Optical losses in pure crystalline silicon in the IR band measured using WGM microresonators

TL;DR

This paper investigates optical losses in high-purity crystalline silicon in the infrared range using whispering gallery mode microresonators, revealing how resistivity and growth method affect losses and demonstrating the microresonators' effectiveness for loss measurement.

Contribution

It introduces the use of WGM microresonators to measure IR optical losses in crystalline silicon and analyzes how material properties influence these losses.

Findings

Resistivity and growth method significantly affect optical losses.

Maximum Q-factors achieved were up to 1.5×10^9 at 1.5 μm.

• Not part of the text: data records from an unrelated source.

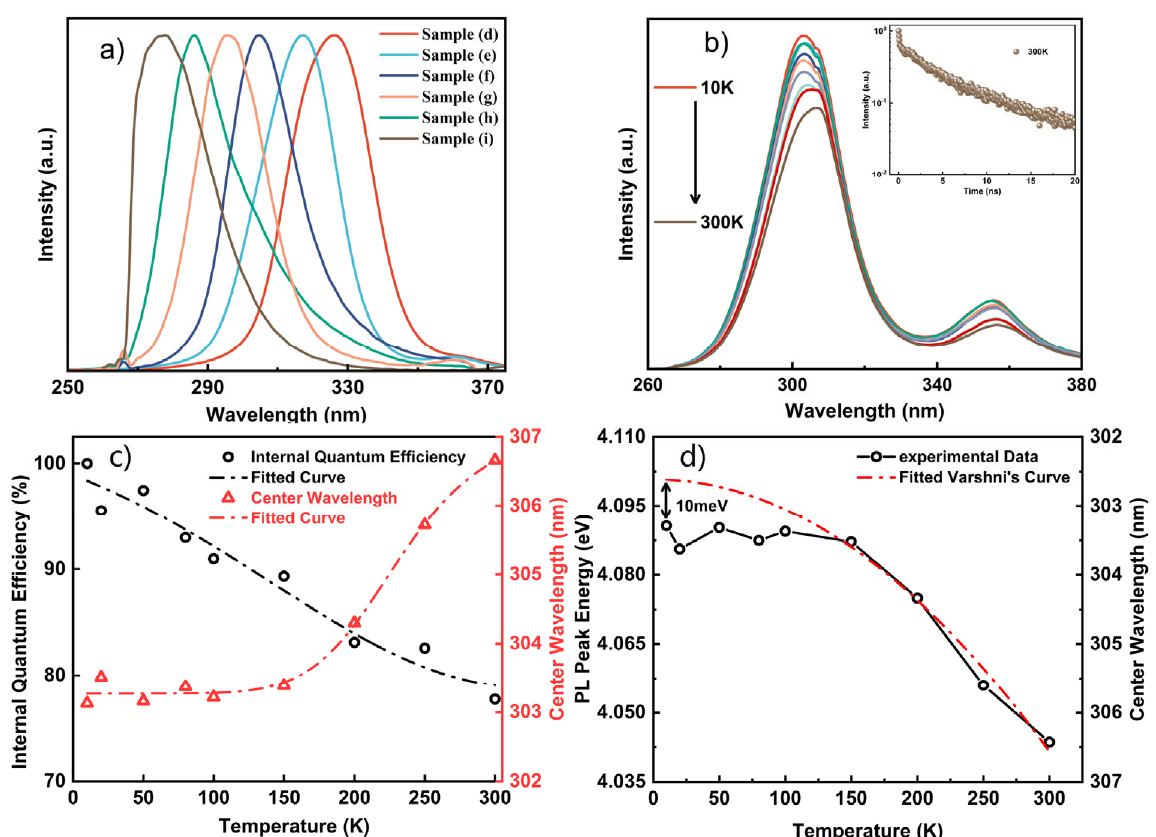
Figure 4. ( a ) PL spectra of the AlGaN nanowires with different emission wavelengths, ( b ) TDPL spectra of the AlGaN nanowires emission at 305 nm, ( c ) IQE and wavelength change curves with temperature change, ( d ) the wavelength shifts fitting curve using the Varshni empirical formula.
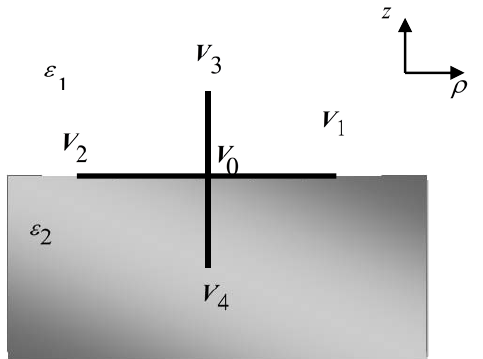
Figure 1. Interface between media of dielectric permittivity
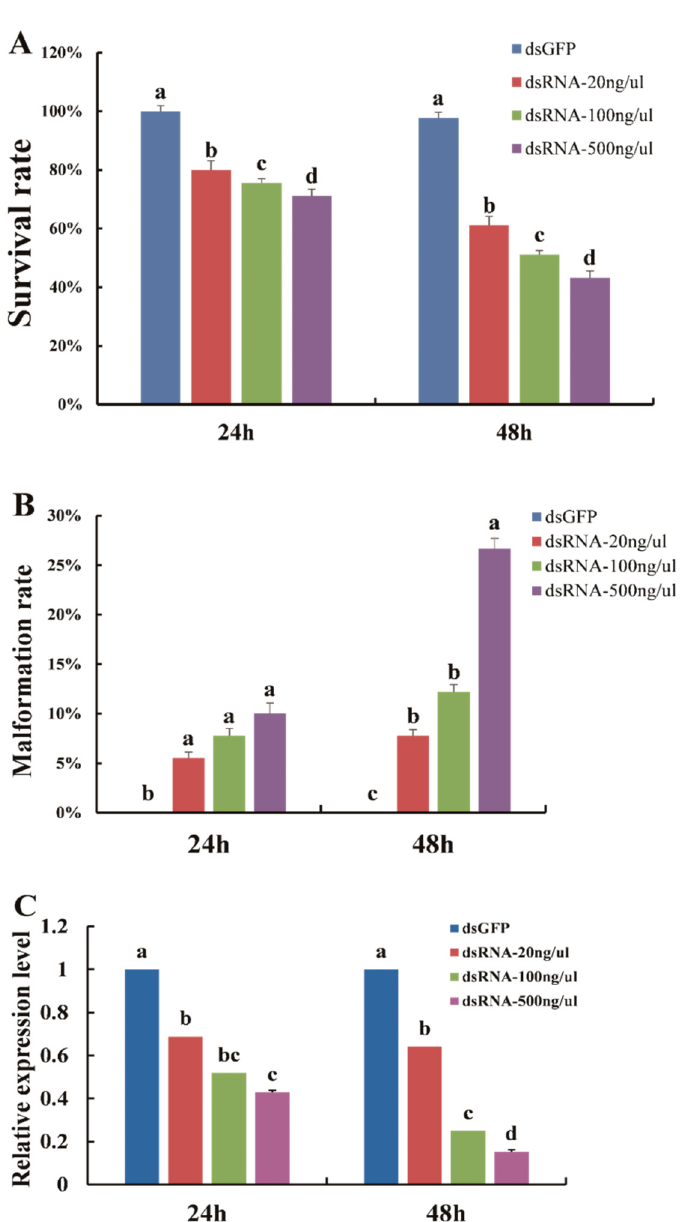
Figure 6. E ff ects of feeding ds DcTPS on survival rate ( A ), malformation rate ( B ) and relative expression levels ( C ) in D. citri . Results of control (ds GFP ) and treatment groups (ds DcTPS of 20, 100 and 500 ng / µ L) 24 and 48 h post RNAi are shown. Statistical analysis was conducted using SPSS 26.0 software. Bars with di ff erent letters are significantly di ff erent in terms of SNK test ( p < 0.05).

Conductivity type has negligible impact on losses.

Abstract

The need for semiconductor technology for crystalline silicon of the highest purity and homogeneity has provided samples exhibiting low optical absorption in the infrared range. Such silicon has become the basis for photonic elements in the telecommunication band, including high-Q microresonators, which are particularly important. However, at longer wavelengths, the loss mechanisms have not yet been sufficiently studied. At the same time, this range is extremely important, especially for biological and medical applications and for fundamental research. We used optical microresonators with whispering gallery modes made from various types of silicon crystals as a tool to study the loss mechanisms. The study involved the pump wavelengths 1.5, 2.6, 6.1, and 8.6 $\mu$m and the maximum measured Q-factors were $1.5\cdot10^9$, $5\cdot10^8$, $1.6\cdot10^7$, and $5\cdot10^4$, respectively. We showed that the conductivity type does not noticeably influence the optical losses, while resistivity and the growing method are defining factors. Our study confirms the utility of WGM microresonators as loss measurement tools and provides significant potential for the development of silicon microresonator-based photonics in the mid-IR band.